## Records to use:
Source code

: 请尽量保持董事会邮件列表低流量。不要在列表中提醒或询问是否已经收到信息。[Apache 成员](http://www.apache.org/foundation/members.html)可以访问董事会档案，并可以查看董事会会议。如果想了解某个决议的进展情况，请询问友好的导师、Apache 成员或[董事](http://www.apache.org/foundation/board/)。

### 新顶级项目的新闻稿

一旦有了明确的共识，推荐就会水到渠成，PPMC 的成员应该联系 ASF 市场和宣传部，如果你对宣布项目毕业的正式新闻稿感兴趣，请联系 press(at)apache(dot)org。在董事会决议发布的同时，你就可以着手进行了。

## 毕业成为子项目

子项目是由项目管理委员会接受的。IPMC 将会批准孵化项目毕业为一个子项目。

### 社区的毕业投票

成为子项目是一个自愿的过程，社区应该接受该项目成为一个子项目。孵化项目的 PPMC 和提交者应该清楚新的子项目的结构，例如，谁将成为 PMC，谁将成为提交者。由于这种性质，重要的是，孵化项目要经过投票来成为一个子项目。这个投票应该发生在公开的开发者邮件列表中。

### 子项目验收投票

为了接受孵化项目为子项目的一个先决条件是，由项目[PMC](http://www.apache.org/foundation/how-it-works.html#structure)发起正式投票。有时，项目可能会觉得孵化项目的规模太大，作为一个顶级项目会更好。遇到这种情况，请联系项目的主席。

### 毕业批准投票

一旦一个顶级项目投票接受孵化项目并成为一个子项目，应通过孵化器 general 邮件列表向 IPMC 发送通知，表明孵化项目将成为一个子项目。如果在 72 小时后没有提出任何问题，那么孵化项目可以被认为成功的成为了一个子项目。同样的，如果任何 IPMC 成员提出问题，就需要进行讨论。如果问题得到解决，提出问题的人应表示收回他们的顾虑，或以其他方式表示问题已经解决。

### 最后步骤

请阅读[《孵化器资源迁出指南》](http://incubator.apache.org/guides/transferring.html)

## Assigned task:
Give back the entire listing verbatim.

## Answer to this problem:
Source code

: 请尽量保持董事会邮件列表低流量。不要在列表中提醒或询问是否已经收到信息。[Apache 成员](http://www.apache.org/foundation/members.html)可以访问董事会档案，并可以查看董事会会议。如果想了解某个决议的进展情况，请询问友好的导师、Apache 成员或[董事](http://www.apache.org/foundation/board/)。

### 新顶级项目的新闻稿

一旦有了明确的共识，推荐就会水到渠成，PPMC 的成员应该联系 ASF 市场和宣传部，如果你对宣布项目毕业的正式新闻稿感兴趣，请联系 press(at)apache(dot)org。在董事会决议发布的同时，你就可以着手进行了。

## 毕业成为子项目

子项目是由项目管理委员会接受的。IPMC 将会批准孵化项目毕业为一个子项目。

### 社区的毕业投票

成为子项目是一个自愿的过程，社区应该接受该项目成为一个子项目。孵化项目的 PPMC 和提交者应该清楚新的子项目的结构，例如，谁将成为 PMC，谁将成为提交者。由于这种性质，重要的是，孵化项目要经过投票来成为一个子项目。这个投票应该发生在公开的开发者邮件列表中。

### 子项目验收投票

为了接受孵化项目为子项目的一个先决条件是，由项目[PMC](http://www.apache.org/foundation/how-it-works.html#structure)发起正式投票。有时，项目可能会觉得孵化项目的规模太大，作为一个顶级项目会更好。遇到这种情况，请联系项目的主席。

### 毕业批准投票

一旦一个顶级项目投票接受孵化项目并成为一个子项目，应通过孵化器 general 邮件列表向 IPMC 发送通知，表明孵化项目将成为一个子项目。如果在 72 小时后没有提出任何问题，那么孵化项目可以被认为成功的成为了一个子项目。同样的，如果任何 IPMC 成员提出问题，就需要进行讨论。如果问题得到解决，提出问题的人应表示收回他们的顾虑，或以其他方式表示问题已经解决。

### 最后步骤

请阅读[《孵化器资源迁出指南》](http://incubator.apache.org/guides/transferring.html)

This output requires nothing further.